Der Gewinn nach Steuern legte im vergangenen Jahr um neun Prozent auf immerhin 10,7 Millionen Euro zu, die Umsatzerlöse konnte man mit 2,3 Milliarden Euro gegenüber dem Vorjahr halten, obwohl die Benzinpreise 2012 signifikant höher waren als 2013. Wie schon in der Vergangenheit wird der Gewinn im laufenden Jahr wieder in den Ausbau und die Modernisierung investiert. Das Unternehmen will im profitablen deutschen Tankstellenmarkt weiterwachsen.

Mit der Deutschen Tamoil und den HEM-Tankstellen kommt nun erstmals seit Jahren wieder ein Mineralölunternehmen in die ehemalige Hauptstadt der Branche. Angefangen hat die Erosion mit der Verlagerung der BP-Deutschland-Zentrale nach Bochum, nachdem der Wettbewerber Aral den deutschen Teil des britisch-niederländischen Konzerns übernommen hatte. Andere Konzerne wie Shell, ConocoPhillips oder ExxonMobil blieben zwar in der Hansestadt. Doch durch Überkapazitäten in der weltweiten Raffinerielandschaft musste vor allem Shell Anlagen in Hamburg und Heide schließen. Bei der einst stolzen Branche schmolz die Zahl der Mitarbeiter stark.

Doch jetzt kann sich Hamburg mit Tamoil, HEM und Kellogg auf zwei Ansiedlungen freuen, die im August und im September angekündigt wurden. Die Stadt, die einige Unternehmenszentralen verloren hat, holt offenbar wieder auf. So kam die Costa-Reederei mit ihrer Zentrale und mehreren Dutzend Mitarbeitern von Neu-Isenburg in die Hansestadt. Von Lübeck nach Hamburg umgezogen ist jüngst auch das südkoreanische Windkraftunternehmen Dewind mit rund 60 Mitarbeitern.

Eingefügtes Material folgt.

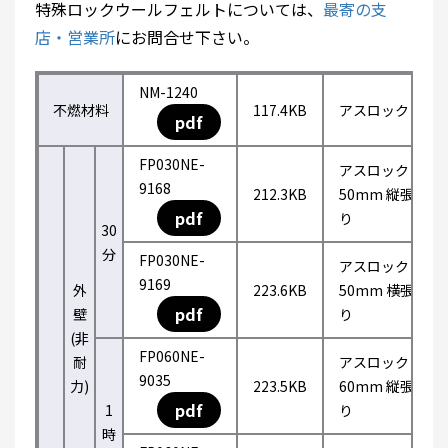
特殊ロックウールフェルトについては、
最寄の支
店・営業所
にお問合せ下さい。
NM-1240
不燃材料
117.4KB
アスロック
pdf
FP030NE-
アスロック
9168
212.3KB
50mm 縦張
pdf
り
30
分
FP030NE-
アスロック
9169
外
223.6KB
50mm 横張
pdf
壁
り
(非
FP060NE-
耐
アスロック
9035
力)
223.5KB
60mm 縦張
pdf
1
り
時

Zwar sind das keine Großkonzerne wie Google, Unilever und Shell, die bereits in der Hansestadt ansässig sind. Doch es können aus kleinen auch große Anbieter werden. Zum Beispiel die Hamburger Firma Bigpoint, ein Entwickler von Onlinespielen. Im Jahr 2002 gegründet, hat sich die Firma mit rund 800 Mitarbeitern und mehr als 300 Millionen Spielern weltweit zu einem Schwergewichte der Branche entwickelt. Auch Carsten Pohl ist zuversichtlich, dass die Deutsche Tamoil am künftigen neuen Firmensitz weiterwachsen wird.